The Lakers are getting started in the NBA playoffs, and even with an ugly loss last night in Oklahoma City, the faithful are looking forward to a long run.

And maybe, just maybe, another championship.

This April, the L.A. sports calendar has a strange and unfamiliar entry.

The exotic sight is playoff games at Staples Center for the Los Angeles Kings, the previously hapless hockey team that has been gaining new respect – and selling out the building.

Canadian sports writers I've been watching in the postgame media gatherings with the coaches can barely hide their distaste.

The lowly Kings, they seem to say, don't belong in the tournament that will end, as it always does, with exhausted warriors kissing the Stanley Cup with tears pouring down into their beards.

Whether the Kings do belong in the same rink as the Stanley Cup won't be known for another six weeks. And maybe not for another year or two -- or longer.

The next couple of days, though, will begin to tell the story. Right now the series is tied 2-2.

The Kings and the Vancouver Canucks play tonight in British Columbia. When they come back to L.A. for game six on Sunday evening, one of the teams will be poised to win the series and move on.

For now, and for however long it lasts, the long suffering hockey fans of L.A. are having a ball.

The TV ratings are up, and those with tickets are rocking Staples Center louder and harder than anything the Lakers fans produce.

The sidewalks Downtown begin filling with black and purple and classic old yellow jerseys hours before the games. Long before the teams come out on the ice, the arena vibrates with the chant of “Go Kings Go.”

At the slightest sign of weakness by the opposing goalie, the crowd will sarcastically sing his name.
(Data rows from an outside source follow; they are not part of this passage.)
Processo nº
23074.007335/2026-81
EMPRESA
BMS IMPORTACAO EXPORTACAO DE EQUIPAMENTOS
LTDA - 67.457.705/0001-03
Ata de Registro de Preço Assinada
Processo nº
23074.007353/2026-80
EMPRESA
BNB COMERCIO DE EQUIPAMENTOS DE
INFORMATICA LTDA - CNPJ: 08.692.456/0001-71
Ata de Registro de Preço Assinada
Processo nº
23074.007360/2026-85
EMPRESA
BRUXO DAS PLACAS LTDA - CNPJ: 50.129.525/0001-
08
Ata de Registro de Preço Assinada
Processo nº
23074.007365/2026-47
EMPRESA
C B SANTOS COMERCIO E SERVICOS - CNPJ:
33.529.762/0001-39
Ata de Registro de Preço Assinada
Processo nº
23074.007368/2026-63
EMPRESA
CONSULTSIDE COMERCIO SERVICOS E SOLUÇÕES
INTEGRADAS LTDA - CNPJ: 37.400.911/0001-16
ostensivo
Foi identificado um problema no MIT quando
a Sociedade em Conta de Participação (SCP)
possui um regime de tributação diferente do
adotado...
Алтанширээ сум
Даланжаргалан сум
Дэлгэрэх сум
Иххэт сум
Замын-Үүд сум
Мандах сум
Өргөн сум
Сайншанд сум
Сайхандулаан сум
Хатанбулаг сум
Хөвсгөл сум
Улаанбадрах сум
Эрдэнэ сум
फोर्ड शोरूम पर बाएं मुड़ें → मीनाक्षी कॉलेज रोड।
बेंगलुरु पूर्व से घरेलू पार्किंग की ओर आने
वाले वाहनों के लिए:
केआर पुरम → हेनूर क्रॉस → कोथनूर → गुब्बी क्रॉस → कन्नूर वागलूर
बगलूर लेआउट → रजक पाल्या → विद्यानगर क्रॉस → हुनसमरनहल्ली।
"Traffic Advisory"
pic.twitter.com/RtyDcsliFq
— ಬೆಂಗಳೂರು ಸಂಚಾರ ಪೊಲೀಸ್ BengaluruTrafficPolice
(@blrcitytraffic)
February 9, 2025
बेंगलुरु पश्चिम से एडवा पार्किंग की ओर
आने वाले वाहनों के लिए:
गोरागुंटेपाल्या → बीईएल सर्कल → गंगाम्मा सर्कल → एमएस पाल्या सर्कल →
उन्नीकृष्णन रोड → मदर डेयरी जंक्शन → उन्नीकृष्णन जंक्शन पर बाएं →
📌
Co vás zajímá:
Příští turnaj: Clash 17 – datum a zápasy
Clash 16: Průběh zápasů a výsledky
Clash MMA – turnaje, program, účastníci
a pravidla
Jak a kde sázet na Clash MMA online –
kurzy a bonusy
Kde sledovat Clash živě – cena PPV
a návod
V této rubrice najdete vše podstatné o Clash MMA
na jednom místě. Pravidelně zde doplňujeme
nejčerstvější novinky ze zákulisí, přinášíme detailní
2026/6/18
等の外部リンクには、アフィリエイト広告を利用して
The ritual dates back at least to when the Kings played Vancouver in the 1982 playoffs.

A snarly old pro named Harold Snepsts came in for some memorable taunting, and Kings fans have heaped on the verbal abuse ever since – even throwing derisive chants at the great Wayne Gretzky before he became a King.

The Kings coach, a professorial type named Terry Murray, said he'd been promised that when the Kings finally made the playoffs, the building would be loud and partisan.

After the Kings took game three on Monday night, he said it was all that and more – and very helpful to his young players.

Most of them are playing for the first time under the intense media glare and physical battering of the Stanley Cup playoffs.

They're still learning how to win big games, and if they flame out this weekend, no one will be real surprised.

The Wall Street Journal called the Kings phenomenon a strange new L.A. bandwagon that has nothing to do with Botox or tiny dogs or trendy diets.

These fans are anything but trendy – I recognize faces in the crowd from the Forum 25 years ago. For now, they're just enjoying hockey in April.

For KCRW, this has been Kevin Roderick with LA Observed.